DOVER-FOXCROFT — Students at SeDoMoCha Elementary got into the season by filling a “Storybook Pumpkin Patch” in the school library through a contest featuring pumpkins decorated to resemble a character from the pupils’ favorite books.

“These are ‘storybook pumpkins,’” Library Media Specialist Nicole Killam said on Thursday, Oct. 11 showing rows of bookshelves topped with nearly 100 student creations of varying shapes, sizes, and colors with some keeping the orange and white of the vegetables. “I did it through my kindergarteners through grade 4, I wanted to connect reading and literacy to home.”

“The only rules were the pumpkins had to be done at home and had to be based on a book,” Killam said, with her intention being that families would read the book and work on the storybook pumpkins together. She said contest forms went home during the last week of September to give two-plus weeks to work on the creations.

Killam said one project was put together after a family read E.B. White’s “Charlotte’s Web” and then made Wilbur.

SeDoMoCha

Observer photo/Stuart Hedstrom
HARVEST TIME FOR STORYBOOK PUMPKINS — Students at SeDoMoCha Elementary in Dover-Foxcroft had the opportunity to take part in Library Media Specialist Nicole Killam’s “Storybook Pumpkin Patch” contest and nearly 100 pupils and their families made storybook pumpkins based on characters from favorite books. From left are kindergartener Jensen Frigon, fourth-grader Jadenne Frigon, third-grader Alden Sutherland, fourth-graders Audrey Sutherland and Julia Smith, third-graders Harloe Boulier and Kendall Killam, and second-grader Ella Annis.

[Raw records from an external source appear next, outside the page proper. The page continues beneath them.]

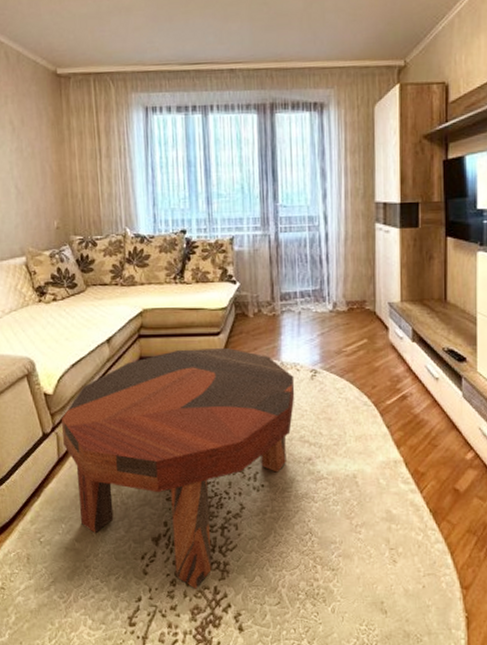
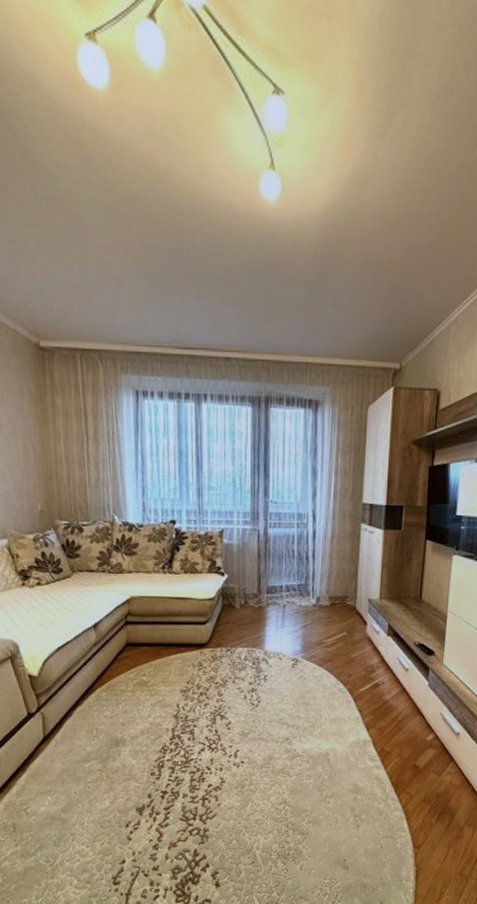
coffee table: present [62,348,295,589] -> none [47,636,277,852]

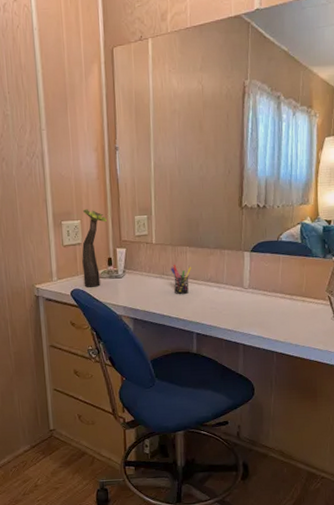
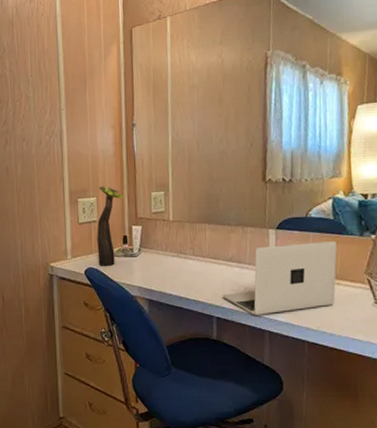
pen holder: present [171,264,192,295] -> none [189,242,212,276]
laptop: none [201,263,304,330] -> present [222,241,338,315]

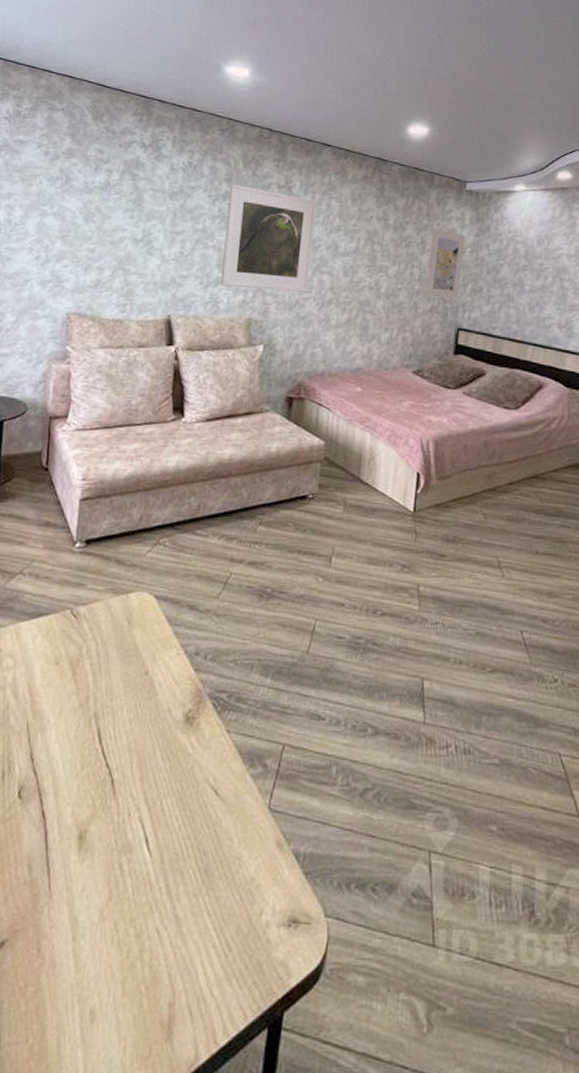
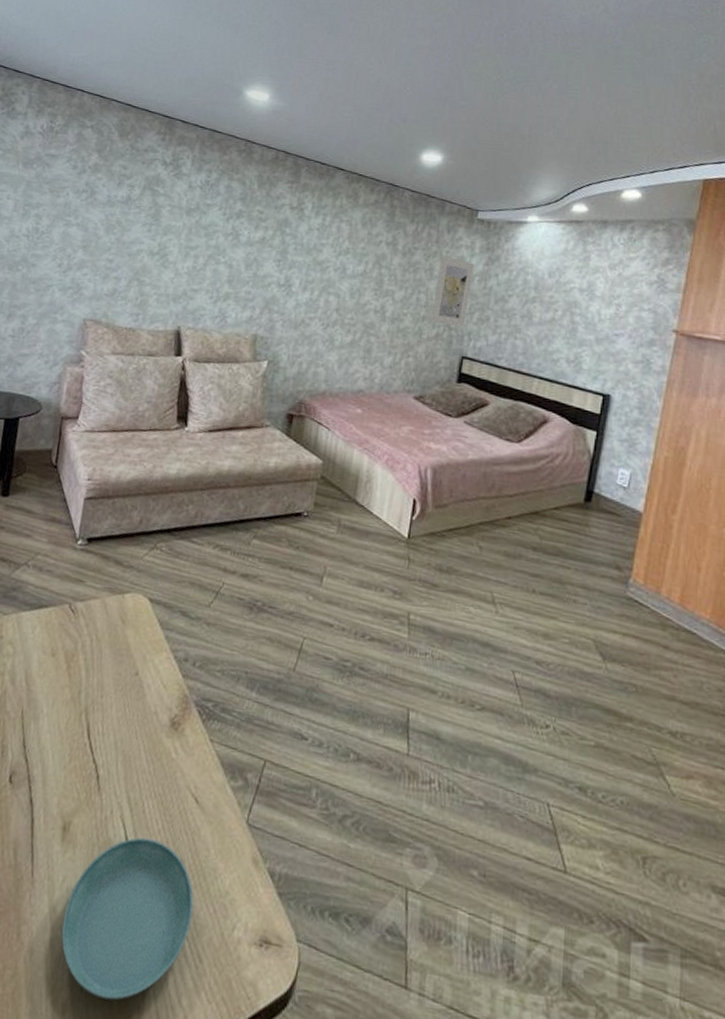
saucer: none [84,835,219,1001] -> present [61,837,194,1001]
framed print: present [220,183,317,292] -> none [229,203,328,312]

“The Very Hungry Caterpillar,” by Eric Carle, storybook pumpkin is comprised of four small pumpkins linked together to create the body of the title character “They are all so different, I love them,” Killam said.

“I got way more than I thought, I have over 90,” she said, with the contest deadline being the end of the day on Friday. “There has a been a wide variety of pumpkins,” Killam said, with a few duplicate titles.

She said teachers and staff members would judge the storybook pumpkins after school. All students who entered will get a small prize and the top three will have their pumpkins recognized.

“They will get a coupon from me to the book fair, and (Kitchen Manager Katy Gregory) is making pumpkin whoopie pies,” Killam said about the prizes for the top three storybook pumpkins.

“The kids are so proud, the middle-schoolers have come in and said ‘we want to to do this,” Killam said. “It’s nice that families enjoyed it.”

She said one storybook pumpkin features Maine author Lynn Plourde’s “Pigs in the Mud in the Middle of the Rud.” Killam said she sent a photo of the pumpkin to Plourde, who then posted it online for the world to see.

“It’s amazing, I was not expecting this many,” Killam said. “I think I’m at 96 maybe.”

Fourth-grader Jadenne Frigon said her storybook pumpkin is the title character of “There was an Old Lady,” based on the nursery rhyme about the senior citizen swallowing a fly.

“First I glued hair on from yarn, then I painted the eyes,” Frigon said. She said her mother helped make the glasses out of wire.

Fourth-grader Audrey Sutherland made the title character from “Cherry the Cake Fairy” by Daisy Meadows and Georgie Ripper. Sutherland explained a pumpkin serves as Cherry’s body with a cardboard face glued to the top of the painted squash.

“I bought wings at the dollar store and these are real socks,” Sutherland said. “My mom painted them red and I painted the face,” she said.

Second-grader Ella Annis had one of several storybook pumpkins featuring the protagonist from the “Fancy Nancy” series by Jane O’Connor and Robin Preiss Glasser.

“First my mom drew a circle for the eye and I painted it white,” Annis said. “After it dried we painted the top of the eye part and then we did the mouth. We had some hot glue and we put all the hair on it and then we put the crown on it.

“We had some hot glue and we put the circle around the bottom and put pink string all the way around. Then we went to the store and bought some glasses.”